第7章(2/2)
父亲眼里防着异彩,“爸又没说你是寡妇,是不是有点舒服?”
他捻着茄柄转着圈儿,转的人心里麻酥酥的,也不知怎么的,这茄子竟然也能激发起我内心的欲望,或许因了父亲在那里摆弄的缘故。
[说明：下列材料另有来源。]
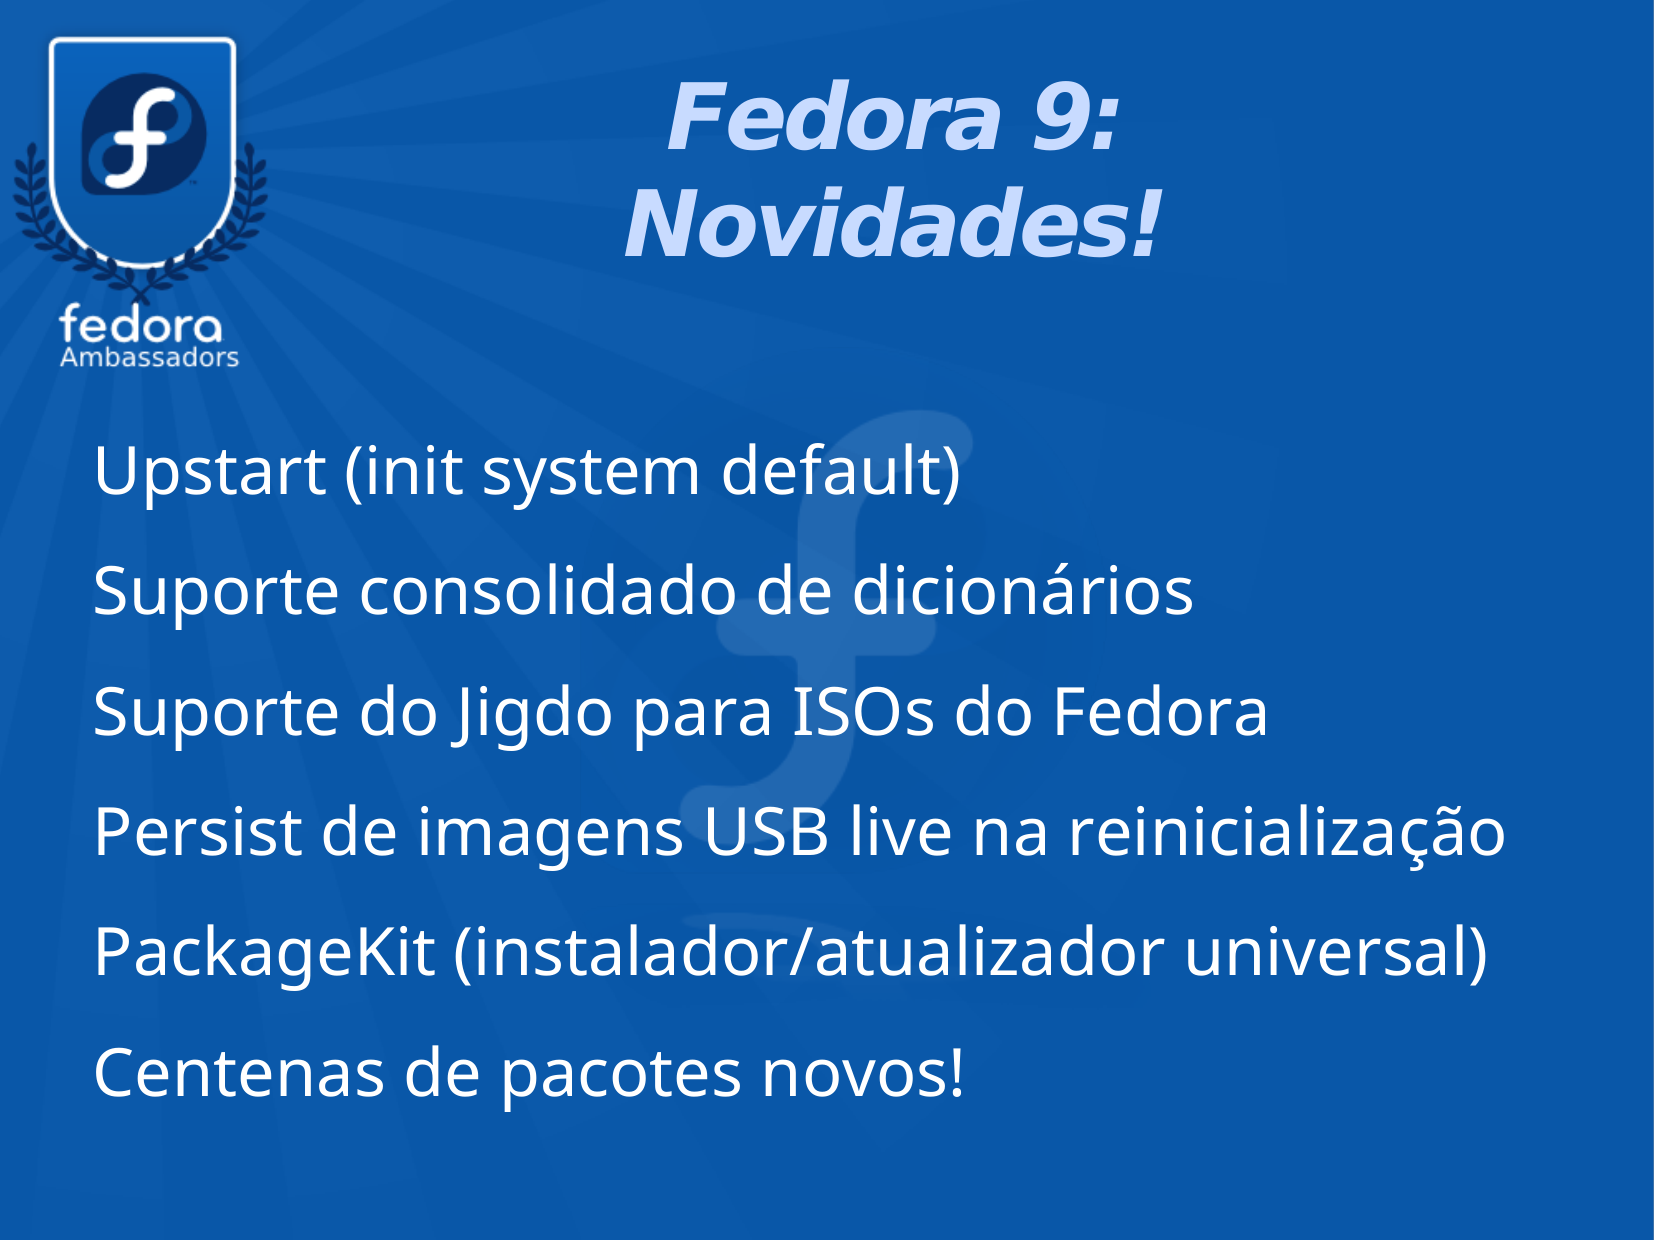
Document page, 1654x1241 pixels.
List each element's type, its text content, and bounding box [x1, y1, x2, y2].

list Upstart (init system default) Suporte consolidado de dicionários Suporte do Jigdo para ISOs do Fedora Persist de imagens USB live na reinicialização PackageKit (instalador/atualizador universal) Centenas de pacotes novos! [75, 423, 1564, 1088]
picture [0, 0, 1654, 1240]
title Fedora 9: Novidades! [150, 64, 1643, 279]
“爸――你就知道糟蹋人家,你要是玩腻了,就对人家说。”
兴奋中夹带着心底的自白,其实这个时候,我更愿意父亲说些黄色下流的语言。
“爸舍得你吗?”
他轻轻地抱住了我的屁股,亲昵地将下巴从我的股沟内往下,几乎擦着我的菊花。
“你要是不愿意,爸就不弄了,爸只是想让我们更快乐些。”
脱离了父亲的把持,夹在阴户的茄子随着我的气息摇晃着,一时间那种刺激倒减少了许多。
“我只是怕你把人家当成玩物,你们男人玩够了就会象扔只破鞋那样。”
我嘟起小嘴撒着娇。
“傻丫头,爸是那种人吗?再说,你是我亲生的女儿。”
言外之意,扔弃谁也不会扔弃我。
“哼!我不信!”
我回手抓住他耸立在我胯下的命根,“等你熟悉了我这里,不再对我的身体感兴趣,我还是你的女儿吗?”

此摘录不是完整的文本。